Foi um grande invento. Mas valerá por quanto tempo? Lembro bem que o espantalho ancestral, posto no milheiral, só espantava os juvenis (sei lá se todos os imbecis) pois melros e gaios crescidos e experientes, pousavam-lhe em cima e, regalados, nele faziam a gostosa cagada. Sei lá se a rirem-se da gente.
E o camponês, face a tamanha desfaçatez, na tentativa salvar o grão da espiga (não são pilhérias) para tirar a barriga de misérias, mais uma vez, ao espantalho, vestido com roupa velha, juntou a caravela. E ela, esse engenho com ventoinha e cauda de peixe a virar-se obedientemente para o vento...”trem...trem...trem...” só servia por algum tempo.
Dotados de entendimento, senão mesmo impelidos pela lei da sobrevivência, melros, gaios e mais gado alado (mas que ciência!) em breve se habituavam à cantilena, e era um ver se te avias, bicada após bicada, a depenarem sem pena toda a espiga. E, em menos de nada, deixavam-na inteiramente despida. Na leira, vista de de lado a lado, restava o casulo para limpar o rabo. Aquilo só a tiro, só à chumbada.

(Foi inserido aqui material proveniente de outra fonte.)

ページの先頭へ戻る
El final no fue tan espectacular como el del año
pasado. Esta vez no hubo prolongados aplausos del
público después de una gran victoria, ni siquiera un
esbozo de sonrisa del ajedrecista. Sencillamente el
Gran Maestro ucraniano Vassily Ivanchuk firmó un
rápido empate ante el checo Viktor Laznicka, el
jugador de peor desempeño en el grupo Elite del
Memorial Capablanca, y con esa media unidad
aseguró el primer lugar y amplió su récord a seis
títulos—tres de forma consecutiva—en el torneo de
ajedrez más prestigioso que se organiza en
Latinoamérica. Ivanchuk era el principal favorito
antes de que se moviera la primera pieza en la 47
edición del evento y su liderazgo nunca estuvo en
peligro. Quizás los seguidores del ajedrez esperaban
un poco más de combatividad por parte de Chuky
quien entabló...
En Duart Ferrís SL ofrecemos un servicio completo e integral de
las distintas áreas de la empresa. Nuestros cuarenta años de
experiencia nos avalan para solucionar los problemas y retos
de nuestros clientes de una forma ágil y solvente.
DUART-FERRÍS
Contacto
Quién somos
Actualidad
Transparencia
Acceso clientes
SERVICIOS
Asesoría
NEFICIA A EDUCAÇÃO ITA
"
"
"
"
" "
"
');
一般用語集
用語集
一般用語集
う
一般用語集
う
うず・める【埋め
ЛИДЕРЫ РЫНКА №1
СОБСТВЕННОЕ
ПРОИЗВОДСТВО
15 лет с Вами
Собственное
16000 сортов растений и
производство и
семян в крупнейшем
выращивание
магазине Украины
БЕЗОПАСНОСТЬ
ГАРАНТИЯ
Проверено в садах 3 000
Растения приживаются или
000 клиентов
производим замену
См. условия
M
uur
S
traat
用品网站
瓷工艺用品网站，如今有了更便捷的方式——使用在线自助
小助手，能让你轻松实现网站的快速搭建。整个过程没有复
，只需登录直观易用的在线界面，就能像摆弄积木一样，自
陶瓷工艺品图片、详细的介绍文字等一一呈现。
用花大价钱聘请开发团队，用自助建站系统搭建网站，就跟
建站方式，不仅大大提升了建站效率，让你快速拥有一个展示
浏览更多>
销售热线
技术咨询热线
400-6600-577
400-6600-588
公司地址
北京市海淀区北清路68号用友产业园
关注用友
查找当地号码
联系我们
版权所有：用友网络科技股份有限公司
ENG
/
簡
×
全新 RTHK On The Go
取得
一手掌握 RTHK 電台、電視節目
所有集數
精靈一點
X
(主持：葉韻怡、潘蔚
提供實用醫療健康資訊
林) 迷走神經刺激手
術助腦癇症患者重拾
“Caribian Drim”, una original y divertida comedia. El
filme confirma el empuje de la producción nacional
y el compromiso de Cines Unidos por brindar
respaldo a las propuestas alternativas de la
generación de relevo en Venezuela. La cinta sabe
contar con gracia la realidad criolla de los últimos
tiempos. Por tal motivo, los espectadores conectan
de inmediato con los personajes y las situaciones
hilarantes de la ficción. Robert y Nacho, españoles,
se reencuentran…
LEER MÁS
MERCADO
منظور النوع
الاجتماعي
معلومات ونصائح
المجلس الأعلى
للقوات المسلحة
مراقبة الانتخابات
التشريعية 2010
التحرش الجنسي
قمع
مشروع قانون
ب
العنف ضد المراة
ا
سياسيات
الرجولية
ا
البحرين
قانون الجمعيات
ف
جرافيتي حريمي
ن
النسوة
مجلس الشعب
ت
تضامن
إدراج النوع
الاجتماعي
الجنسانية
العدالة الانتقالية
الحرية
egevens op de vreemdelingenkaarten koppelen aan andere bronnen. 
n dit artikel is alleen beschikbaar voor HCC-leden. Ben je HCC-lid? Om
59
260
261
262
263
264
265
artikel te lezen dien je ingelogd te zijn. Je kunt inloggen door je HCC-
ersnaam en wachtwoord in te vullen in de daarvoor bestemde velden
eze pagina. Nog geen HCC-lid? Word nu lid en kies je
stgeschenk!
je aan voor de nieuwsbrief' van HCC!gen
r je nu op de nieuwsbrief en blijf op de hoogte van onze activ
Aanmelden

E saía tiro que dava carne assada. Agora, reformado o espantalho e outros inventos do passado, é o BUFO REAL. Nada mal. Grande invento. Por quanto tempo?
Aos oitenta anos de vida, eu, que de cruzes de pau fiz espantalhos, que ouvi o “trem....trem...trem...” das caravelas, rodando ao sabor do vento, o “trem...trem...trem...” que nem ferreiros a bater em ferro rio, rio dos pássaros saberem a música de cor e neste jogo do “ai se te pego”, nós, dotados de volumoso cérebro e eles cérebro sem tamanho de noz, levarem sempre a melhor.
Assim, tenho cá para mim que o soldado, o soldadinho ali plantado, aquele invento humano sofisticado, mais dia, menos ano, acabará todo cagado e, firme, sem arredar do seu posto, eu, sempre a vê-lo e a rir-me, terei de habituar-me à pintura de que não gosto.
Mas pior, bem pior e ingratidão maior, é o que esse gado alado faz aos poetas e escritores que elevaram o seu canto à escrita, à prosa e à rima. É só ver como cagam em cima das estátuas e bustos deles, levantados nas praças, largos e ruas, em homenagem à sua arte literária. Em letra escrita (novela, ode, hino ou canção) eles puseram o canto mavioso do rouxinol, o grasnar do gaio, o assobio do melro, o arrolar do pombo e estes fabianos, só porque têm asas, porque voam e não receiam queda nem tombo, pousam onde lhes apetece, seja de noite ou de dia, sem pedirem licença, tomem lá disto... que também é prosa, que também é poesia. Mas que mal-agradecidos. Aliviados, em vez de cantarem os seus cantos escritos em prosa ou rimados, deixam pintados e desfigurados os rostos, a cabeça, a vestimenta de quem tão bem os cantou.
É o mundo, vivo e morto, neste jogo profundo de negaças, artimanhas e mais trapaças, entre homens e animais. E melhor fora que fosse somente entre os animais e a gente. Mas não é. Isto de enganos e de trapaça, de borrar a arte e a escrita, é coisa sabida e dita, está na pública praça. Por isso, neste meu olhar profundo, sem pedir licença a Roma pelo “latinorum” declaro como axioma: assim será «per omnia seculae seculorum», assim será até ao fim do mundo.